This Isn't Divide and Conquer
Dates2022 - Ongoing
- Location India, India
This Isn’t Divide and Conquer is a project rooted in family history that branches out into a journey, across the 5 states of India that share a border with Pakistan. Trying to investigate how historical events play a part in shaping the Indian landscape.
This Isn’t Divide and Conquer is a project rooted in family history that branches out into a journey, across the 5 states of India that share a border with Pakistan. Using photography, the maker attempts to understand how historical events have played a part in shaping the Indian landscape and the ever-changing identity of its people.
The title of the project has historical connotations. Divide and Conquer is a strategy of the British that pitted religious groups against one another. The hope of employing it was that Indians would be busy fighting amongst one another instead of the Imperial British Rule. It was a tactic that led to one of the largest forced migrations of people ever, 14 million people were displaced, and over 1 million people were killed.

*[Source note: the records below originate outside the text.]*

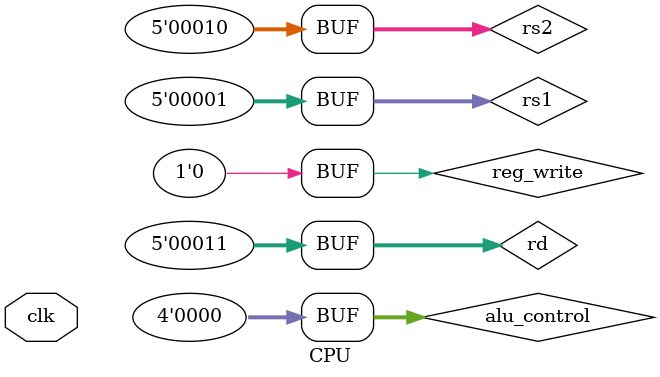
<source format=v>
module CPU (
    input clk
);

wire [31:0] a, b, result;
reg [3:0] alu_control;
reg reg_write;
reg [4:0] rd, rs1, rs2;

// Instantiate Register File
RegisterFile rf (
    .clk(clk),
    .reg_write(reg_write),
    .read_reg1(rs1),
    .read_reg2(rs2),
    .write_reg(rd),
    .write_data(result),
    .read_data1(a),
    .read_data2(b)
);

// Instantiate ALU
ALU alu (
    .a(a),
    .b(b),
    .alu_control(alu_control),
    .result(result)
);

// Hardcode ADD x3 = x1 + x2
initial begin
    alu_control = 4'b0000; // ADD
    rs1 = 5'd1; // x1
    rs2 = 5'd2; // x2
    rd  = 5'd3; // x3
    reg_write = 0;
    #5 reg_write = 1;
    #5 reg_write = 0;
end

endmodule

</source>
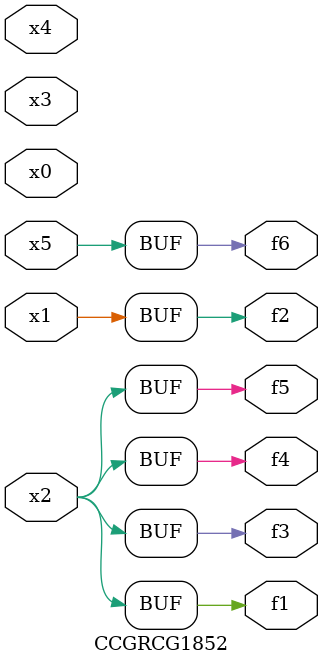
<source format=v>
module CCGRCG1852(
	input x0, x1, x2, x3, x4, x5,
	output f1, f2, f3, f4, f5, f6
);
	assign f1 = x2;
	assign f2 = x1;
	assign f3 = x2;
	assign f4 = x2;
	assign f5 = x2;
	assign f6 = x5;
endmodule

</source>
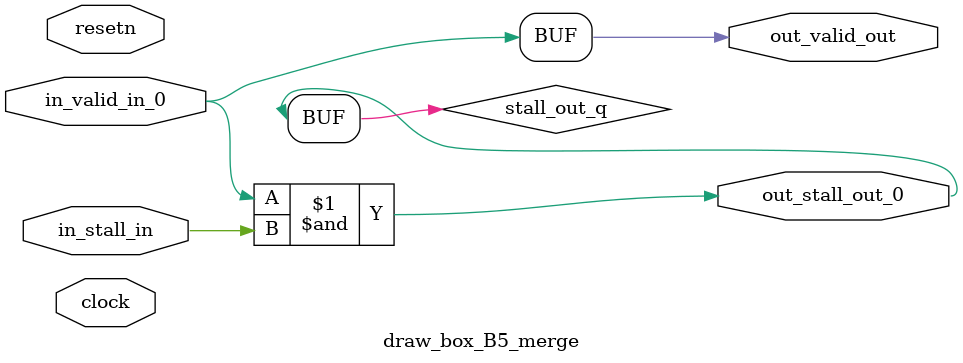
<source format=sv>



(* altera_attribute = "-name AUTO_SHIFT_REGISTER_RECOGNITION OFF; -name MESSAGE_DISABLE 10036; -name MESSAGE_DISABLE 10037; -name MESSAGE_DISABLE 14130; -name MESSAGE_DISABLE 14320; -name MESSAGE_DISABLE 15400; -name MESSAGE_DISABLE 14130; -name MESSAGE_DISABLE 10036; -name MESSAGE_DISABLE 12020; -name MESSAGE_DISABLE 12030; -name MESSAGE_DISABLE 12010; -name MESSAGE_DISABLE 12110; -name MESSAGE_DISABLE 14320; -name MESSAGE_DISABLE 13410; -name MESSAGE_DISABLE 113007; -name MESSAGE_DISABLE 10958" *)
module draw_box_B5_merge (
    input wire [0:0] in_stall_in,
    input wire [0:0] in_valid_in_0,
    output wire [0:0] out_stall_out_0,
    output wire [0:0] out_valid_out,
    input wire clock,
    input wire resetn
    );

    wire [0:0] stall_out_q;


    // stall_out(LOGICAL,6)
    assign stall_out_q = in_valid_in_0 & in_stall_in;

    // out_stall_out_0(GPOUT,4)
    assign out_stall_out_0 = stall_out_q;

    // out_valid_out(GPOUT,5)
    assign out_valid_out = in_valid_in_0;

endmodule

</source>
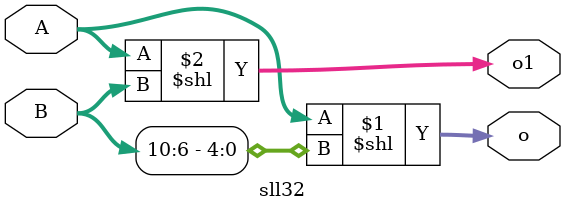
<source format=v>
`timescale 1ns / 1ps
module sll32(
input wire[31:0] A,
input wire[31:0] B,
output wire[31:0] o,
output wire[31:0] o1
    );

assign o = A[31:0] << B[10:6];
assign o1 = A[31:0] << B[31:0];

endmodule

</source>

A moment of time that defined generations. Leading to 4 India Pakistan wars. Countless other lives to be lost and a deep rooted sense of hatred to exist between these two nations. 76 years later, This tactic is being employed once again by the current right wing government of India. As they have successfully managed to polarise different communities based on religious differences and have gained a stronghold on the land of 1.4 billion people.
Majority of families in North India has their own story that deals with the partition. The project aims to act as a vessel for the people to share their own stories. The border is what separates us; it is where history is embedded. History that defines the identity of the land I come from, the land where I lost my grandfather. The hastily drawn line by the British separated cities, villages, and families. My paternal grandfather was a part of the Indian Armed Forces, the road to which was from the Indian Military College, formerly called the Royal Indian Military College, where he ate, drank, grew alongside Pakistani Army Officials. However after 1947 they would be face to face against one another in 4 wars. Whilst both my maternal grandparents migrated to India in 1947
In a time of politic division leading to polarisation of the population, the project focuses on similarities rather than differences. Aiming to provide a platform for reflection and dialogue.